The case, Graziadio v. Culinary Institute of America, saw Cathleen Graziadio filing a lawsuit in U.S. District Court for the Southern District of New York against Culinary Institute of America, Shaynan Garrioch and Loreen Gardella for interference with FMLA leave, FMLA retaliation and associational discrimination under the Americans with Disabilities Act. ...
The defendants moved for summary judgment on all claims and, on March 20, 2015, the district court granted their motion in full, dismissing Graziadio’s FMLA claims against Garrioch and Gardella individually, finding that neither qualified as an “employer” subject to liability under the FMLA.So the defendant managers were off of the hook in this particular case, however, the court did go on to provide:
The court looks at least four factors when determining if a manager or supervisor can be individually liable for FMLA violations.
- Whether the manager or supervisor had the power to hire and fire the employees;
- Whether the manager or supervisor supervised and controlled employee work schedules or conditions of employment;
- Whether the manager or supervisor determined the rate and method of payment; and
“This was a non-exhaustive list,” .... “But here the court found the manager met enough of the factors.”
- Whether the manager or supervisor maintained employment records.
An individual may be held liable under the FMLA only if he or she is an employer, which is defined as encompassing "any person who acts, directly or indirectly, in the interest of an employer to any of the employees of such employer.” ...What exactly did the managers (and HR Manager) do in this case?

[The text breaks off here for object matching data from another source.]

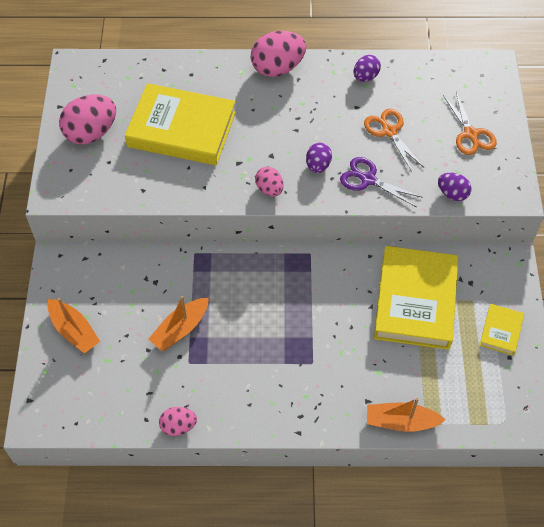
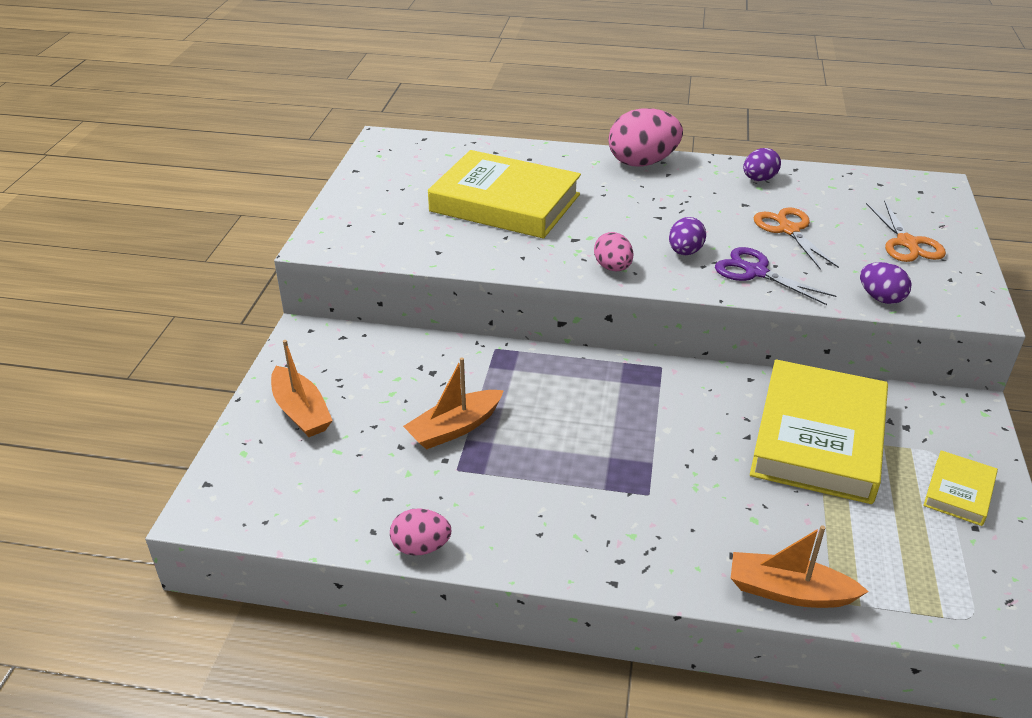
camera: 10 degrees right, 20 degrees down
pink egg [59,94,116,144] -> none

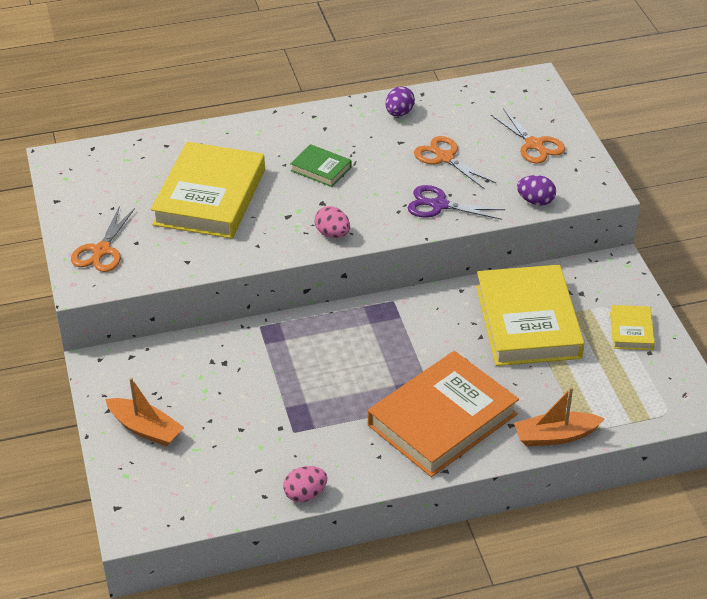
camera: 25 degrees left, 5 degrees up
orange boat [403,357,504,450] -> none
yellow book [428,150,581,239] -> yellow book turned 75 degrees counterclockwise [150,142,265,239]
pink egg [608,108,683,167] -> none
purple egg [669,217,706,255] -> none
none -> orange scissors [71,206,135,272]
none -> green book [290,144,351,187]
none -> orange book [368,351,519,477]

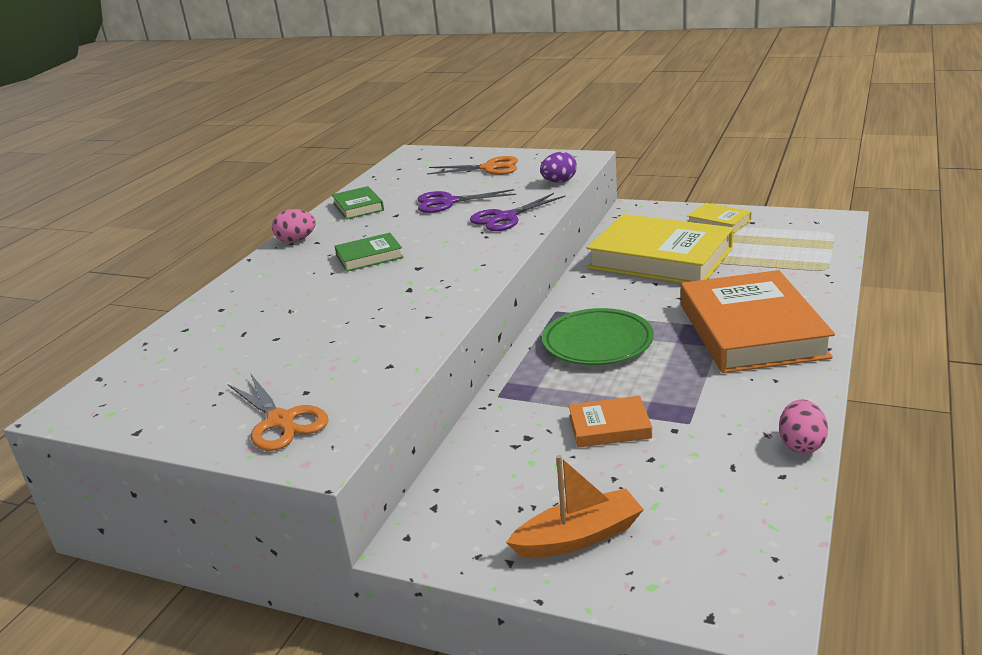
camera: 50 degrees left, 15 degrees down
yellow book [150,142,265,239] -> none
pink egg [315,206,350,238] -> pink egg moved to [272,209,316,242]
purple egg [386,86,415,116] -> green book [332,186,384,219]
orange scissors [414,136,496,189] -> purple scissors [418,189,516,213]
orange boat [514,387,605,446] -> none
none -> green plate [542,308,654,365]
none -> orange book [568,396,652,448]

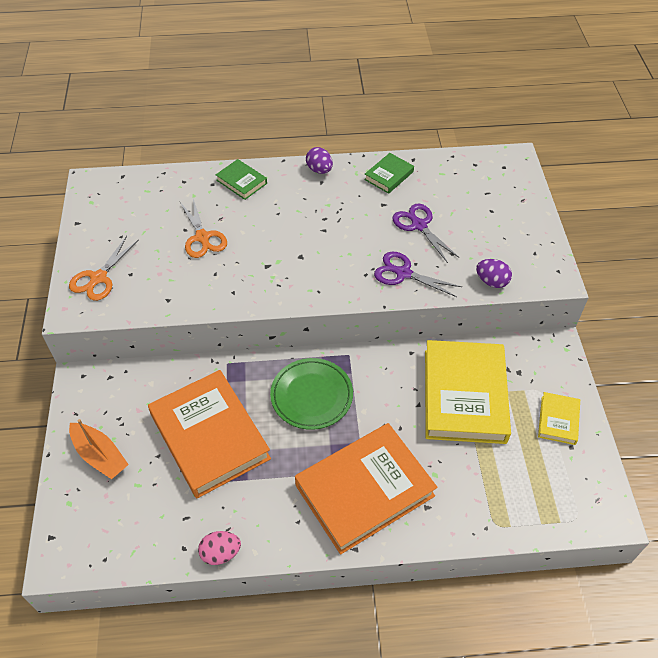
camera: 60 degrees right, 25 degrees up
pink egg [272,209,316,242] -> purple egg [306,147,333,174]
green book [335,233,404,272] -> green book moved to [215,159,267,200]
orange scissors [427,156,518,175] -> orange scissors moved to [180,199,227,258]
orange book [568,396,652,448] -> orange book [148,370,271,498], size x2.19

Here is how Seyfarth Shaw summarized it:
[T]he plaintiff took FMLA leave to care for her son, and then took additional leave a few weeks later when her second son broke his leg. During the plaintiff’s second term of absence, the employer took issue with the paperwork supporting the leave request, and refused to allow her to return until she provided new documentation. Communication between the plaintiff and the employer broke down, and ultimately the employer fired the plaintiff for abandoning her job. The plaintiff subsequently sued the employer and two of her supervisors alleging interference and retaliation under the FMLA, and discrimination under the Americans with Disabilities Act (ADA). ...
At the District Court, summary judgment was granted to the employer [and the managers in question]. The District Court found that the plaintiff could not establish that she was wrongfully denied FMLA leave, or that the employer’s actions were retaliatory or discriminatory. ...
In light of this startling Circuit Court opinion, employers may wish to consider the ramifications of this case as they analyze their organizational structure, chain-of-command, policy, procedures, and training systems. It’s one thing to deliberately decide as a business to subject lower level managers to individual employer liability, but something quite else for it to happen accidentally.